Un Estado en estado de revolución permanente es algo más que una institución no representativa ni confiable, es un dios de muertos. Incapaz de custodiar el bien común, solo puede timarlo, y confitarlo de antropología barata. Demópatas de los medios convencionales decían estos días que la Ley de Eutanasia era algo así como el triunfo libídine de la libertad absoluta del hombre. Lo recitaban como si hubiera una aureola de soberanía en la libertad. Como si de una conquista sin precedentes se tratara. En efecto, lo era: el hombre que se conquista a sí mismo y cree derrotar su condición natural se destruye.
La nefasta filosofía hegeliana ya enseñaba los caminos quiméricos de la voluntad libre que el Estado se encargaría de facilitar para así hacer realidad los sueños y pesadillas provenientes del querer. De este modo Hegel se cargaba la noción de ley humana positiva como la ley natural aplicada al acto social, dando paso a los convencionalismos y patrañas jurídicas destinadas a forzar la naturaleza del hombre. Así floreció una filosofía negadora del sentido cristiano de la vida, pisoteado en la edad contemporánea por el sentido democrático a cargo de los barateros y mercachifles de parlamento.
Salía Reig Pla al paso de la Ley de Eutanasia con una carta pastoral donde anunciaba que vivimos actualmente en un orden que auspicia “el debilitamiento moral de nuestro pueblo”.
Al tratarse de un orden anticristiano ex profeso, no solo se busca la destrucción de la fe católica, se atenta contra todo elemento de orden tradicional y atingente al ser humano. El Estado actual es el ariete de ese proyecto, sellado en un contrato constitutivo del que Reig Pla denuncia su ambigüedad (refiriéndose a la Constitución). No es para menos, porque el contrato constitutivo ha transicionado al pueblo español hacia el derrumbe moral, la nadería espiritual y la esclavitud política. En el centro del desastre (para no variar), el anzuelo político ha sido una noción animalizante de libertad, entendida como conciencia de necesidad, sin reparar en las necesidades de la recta conciencia.
Una libertad sana, participada del bien común, es el derecho a cumplir con el deber de alcanzar el fin último del hombre, y nunca el fin que habilita al individuo a crear sus propios derechos deshojando las margaritas que le ofrece el Estado (como la libertad eutanásica). Esa fantasmagoría emancipadora ha dado al traste con la noción clásica de bien común, a la postre la única posible. Acorde al sentido cristiano de la vida, el político tradicionalista Víctor Pradera entendía el bien común como “el hecho de la conspiración espiritual, en que las voluntades se traducen dentro del orden vital”, en el cual la ley humana positiva “en cuanto contiene dictados de la ley natural, es una ordenación de la razón a un fin". Fin que ha sido triturado por el parlamentarismo, calificado por Pradera de "bodrio revolucionario”, que urde efugios como “la muerte digna” para dar salida a las leyes eutanásicas.
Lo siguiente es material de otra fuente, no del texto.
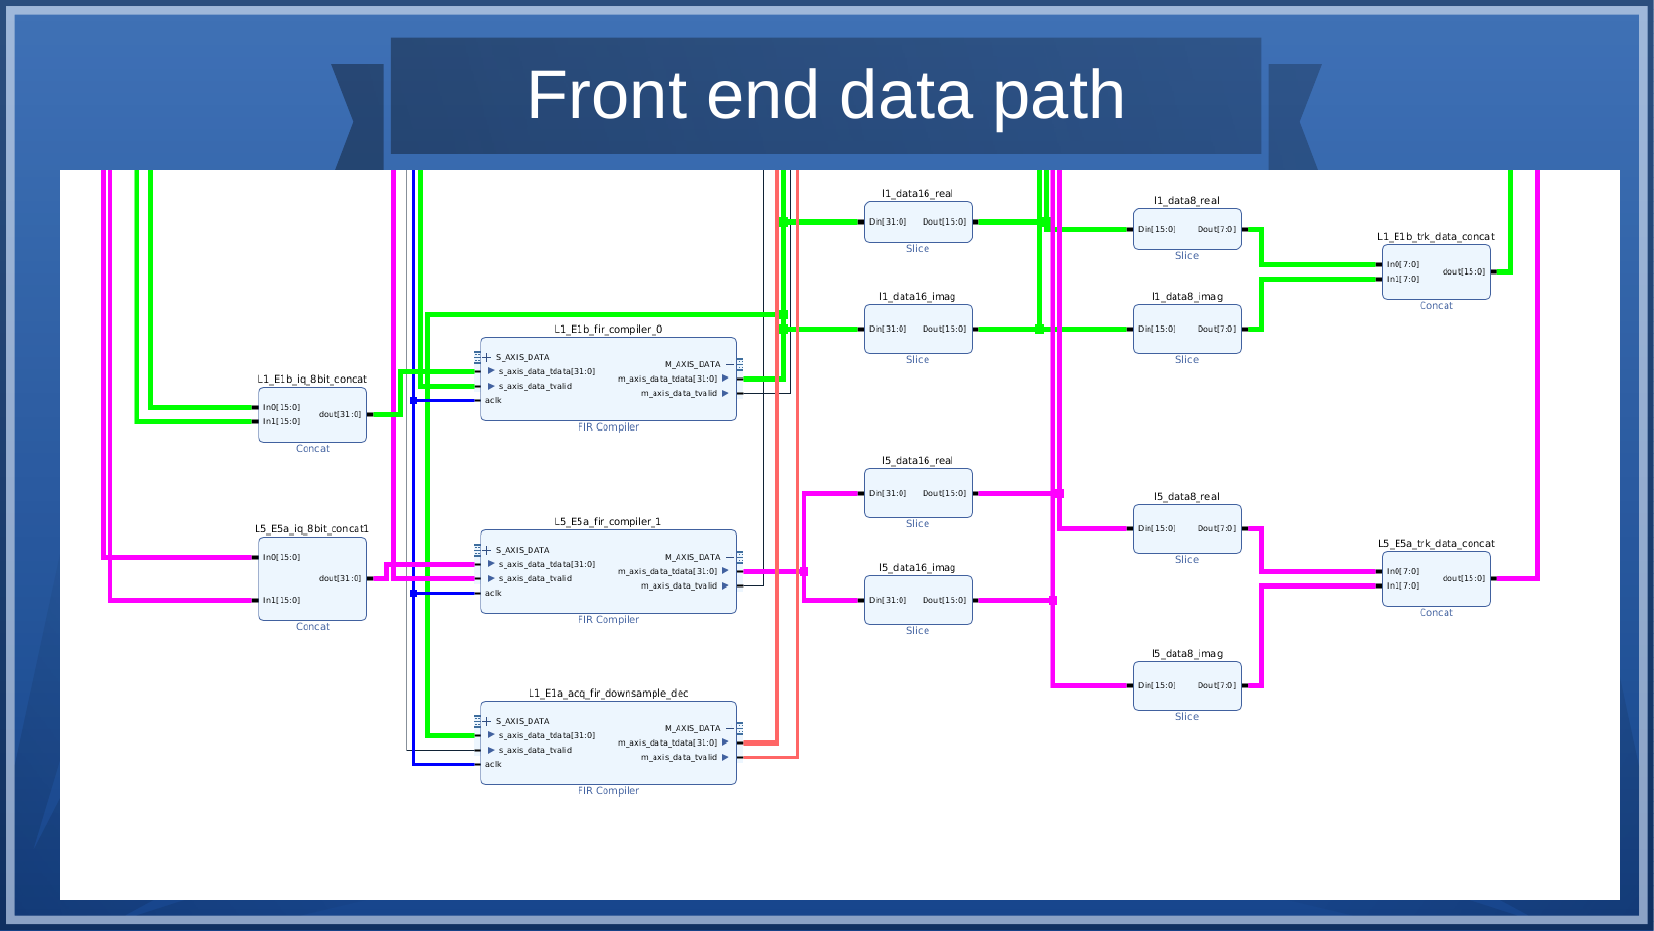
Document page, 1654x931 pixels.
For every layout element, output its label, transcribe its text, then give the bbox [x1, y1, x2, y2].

picture [60, 170, 1620, 901]
title Front end data path [389, 35, 1264, 154]
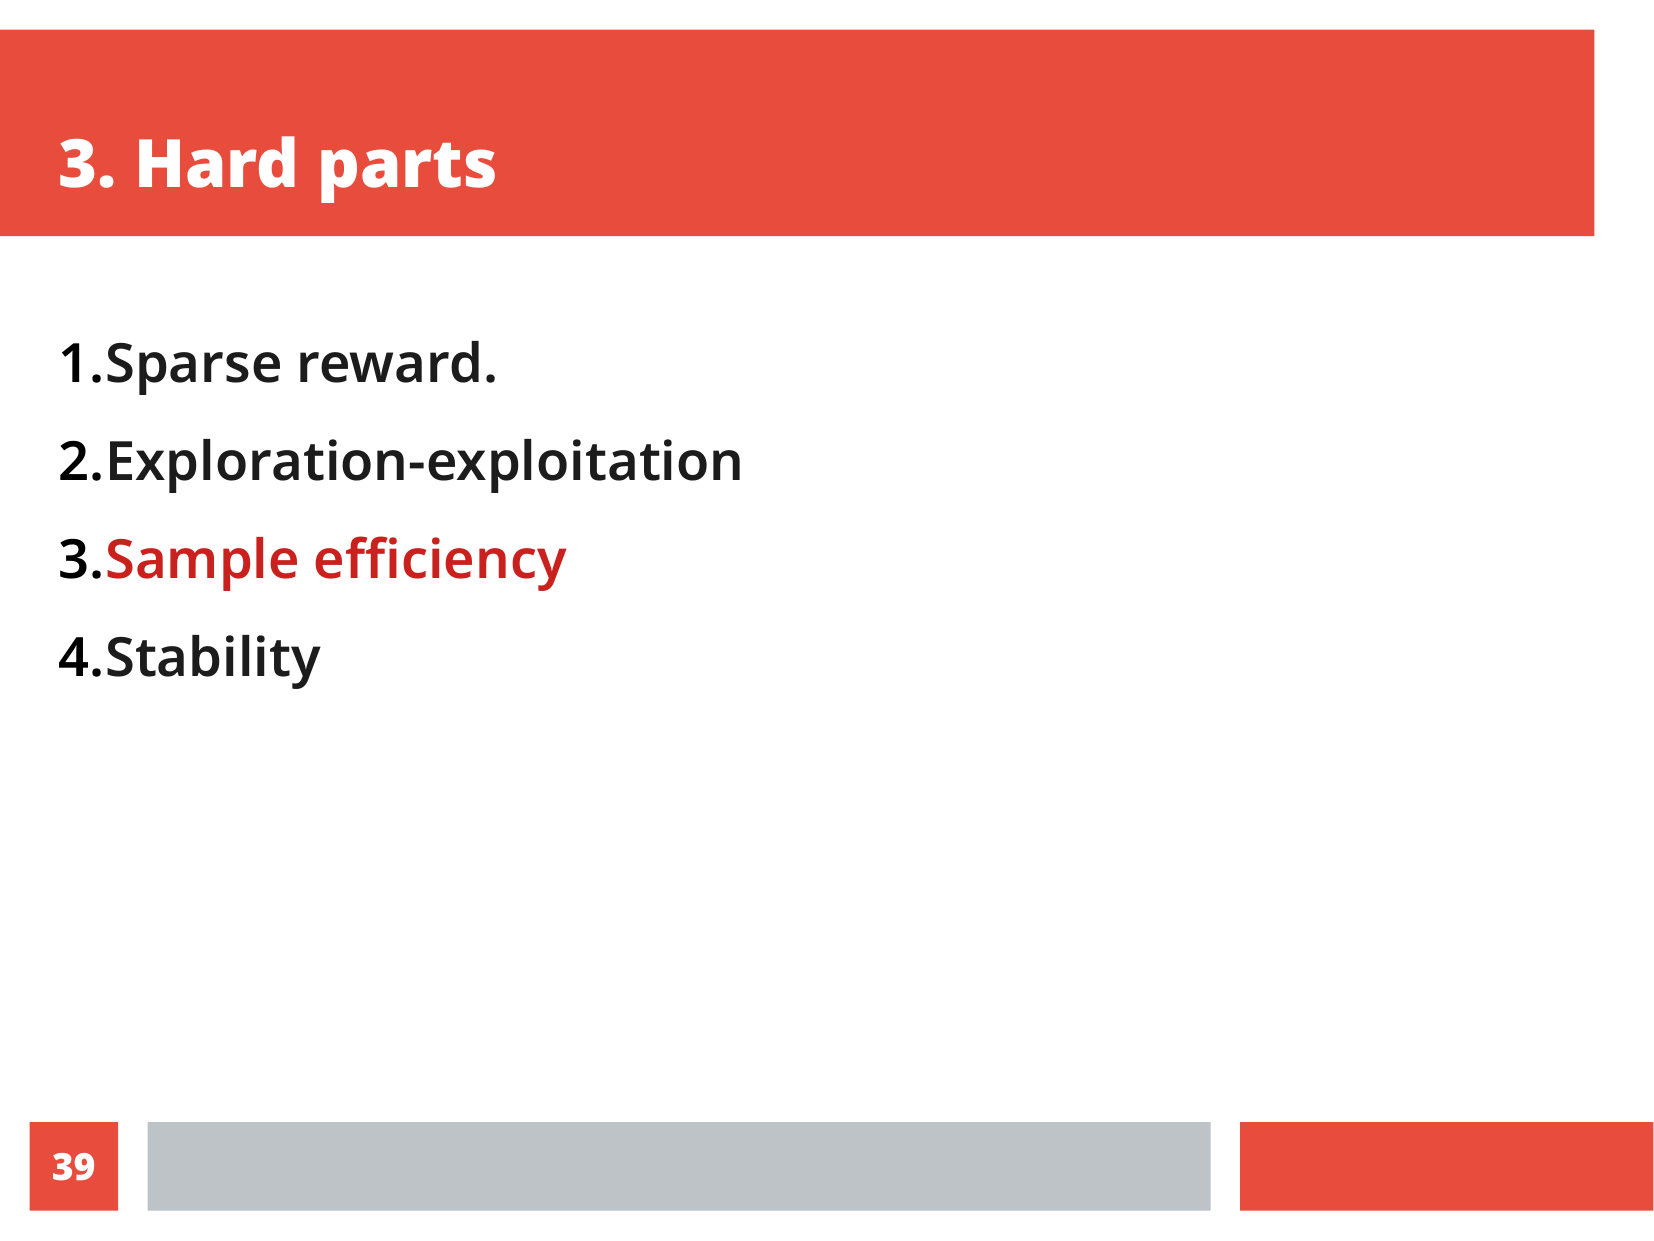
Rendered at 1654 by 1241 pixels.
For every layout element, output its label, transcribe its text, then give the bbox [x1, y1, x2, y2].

title 3. Hard parts [59, 59, 1595, 207]
list Sparse reward. Exploration-exploitation Sample efficiency Stability [59, 324, 1565, 1093]
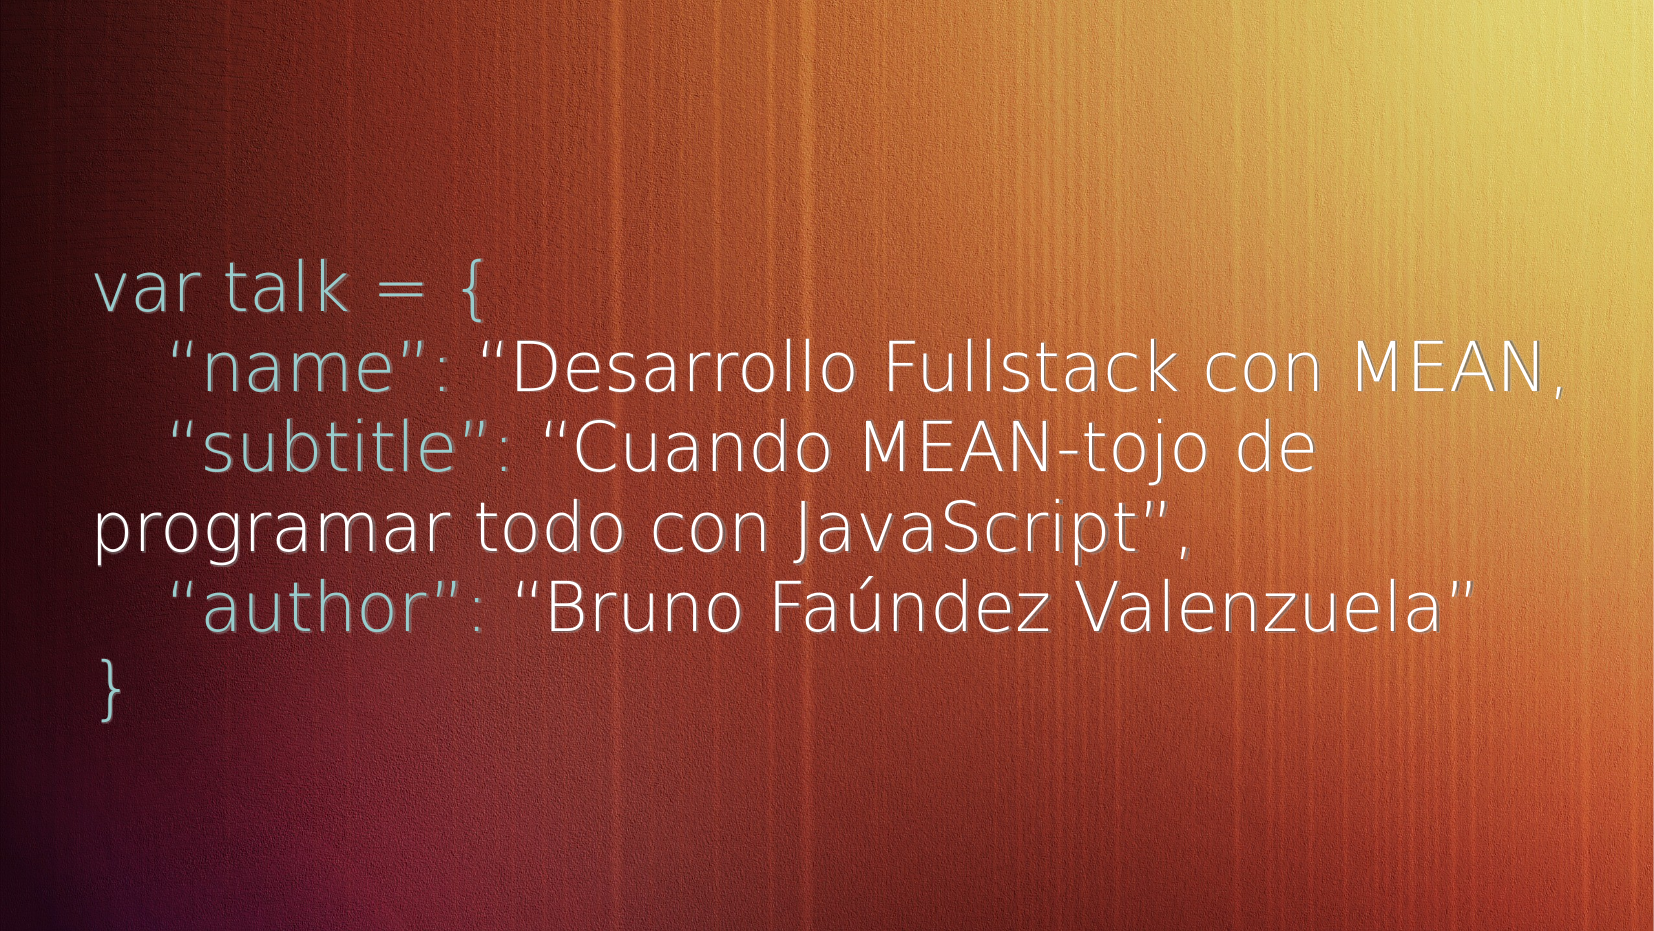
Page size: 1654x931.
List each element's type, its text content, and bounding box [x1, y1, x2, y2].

Total, todo puede pasar cuando la altísima tarea del bien común (el bien temporal mas importante) es confiada por una multitud facciosa a los legisladores y ejecutores del antiEvangelio, es decir, la mentira transmitida como verdad, por el burdo hecho de haber sido deliberada y votada en el bodrio revolucionario que ponía de resalto Víctor Pradera.
El Estado actual, con la aprobación de la ley de eutanasia, continúa con la vieja aspiración de reemplazar a la Iglesia, tras años de repliegue del clero. Solo así se explica cómo entre el cura y el sicario, el enfermo eutanasiado sea capaz de quedarse con el harakiri nihilista bendecido en la sede del bodrio parlamentario.
Pero hay hombres que, por el simple hecho de ser siervos de Dios, jamás desfallecen. Reig Pla, en su carta pastoral, impele a la Iglesia española a tomar partido a sabiendas de que no hay copia que resista al original, y que el Estado hoy no es mas que un plagiador, sin más haber que las concesiones volitivas que Hegel le atribuía. Vistas las carencias del Estado, sin virtudes teologales ni catecismo que enseñar, el bodrio parlamentario promulga una sarta de derechos antropológicos (como la muerte digna) para que las almas en pena, en medio de la agonía, puedan deshojar margaritas y aferrarse al dios de muertos. Semejante estafa tocará a su fin el día que la Iglesia escuche a monseñor Reig Pla, se calce por los pies el magisterio y anuncie al Dios de vivos.